Decoder Muzique ist ein Projekt des DJs Javier Verdes und des Grafikdesigners und VJs Giovanni Jubert. Inspiriert von der Stadt Barcelona haben sie eine Dub-Compilation, namens „Barcelona In Dub“ (Indigo?) mit aufwendigem Cover-Artwork, einem Videofilm auf DVD und ein Live-Projekt zusammengestellt. Interessant ist vor allem die Compilation, auf der wider Erwarten keineswegs die lokalen Dub-Acts vorgestellt werden, sondern worauf internationale Artists wie Up, Bustle & Out, Sugar Minott (Wackies), Playgroup, International Observer oder Don Air vertreten sind. Kunstvoll ineinander gemischt vermitteln die ausgesuchten Stücke eine dunkle, schwermütige Stimmung, wie sie zu den frühen Morgenstunden in einem Club passt. Unglaublich sensibel zusammengestellt mit einer Menge überraschender Tracks, ist „Barcelona In Dub“ die zur Zeit wohl interessanteste Dub-Compilation. 
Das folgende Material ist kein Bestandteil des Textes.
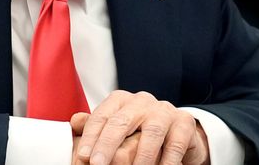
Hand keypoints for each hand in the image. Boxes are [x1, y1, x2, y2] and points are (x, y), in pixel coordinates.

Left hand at [71, 90, 209, 164]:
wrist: (176, 135)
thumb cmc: (139, 133)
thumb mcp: (116, 130)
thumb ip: (96, 127)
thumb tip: (74, 121)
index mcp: (121, 100)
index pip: (102, 116)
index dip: (91, 136)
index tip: (82, 156)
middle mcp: (142, 101)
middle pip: (122, 121)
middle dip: (108, 145)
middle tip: (97, 164)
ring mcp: (165, 110)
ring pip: (151, 132)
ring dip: (140, 157)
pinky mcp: (184, 123)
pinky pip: (175, 144)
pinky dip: (167, 161)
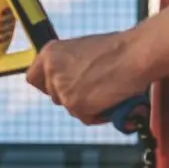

Mit „Combat Dub II“ (Hammerbass/Import) präsentiert das französische Dub Projekt Brain Damage eine zweite Folge von Dub-Remixen ihres Albums „Always Greener“. Vertreten sind hier u. a. Alpha & Omega, Manutension, Mossman Vs Mr. Tsunami und Vibronics. Trotz der unterschiedlichen Herkunft der Protagonisten, ist „Combat Dub II“ ein durch und durch typisches UK-Dub-Album mit wuchtig rollenden Steppas-Rhythms und massig Hall in allen Ecken und geilem Cover-Artwork. Sehr schön, dass es so etwas noch gibt! Schade hingegen, dass noch immer keinen Vertrieb dafür in Deutschland existiert!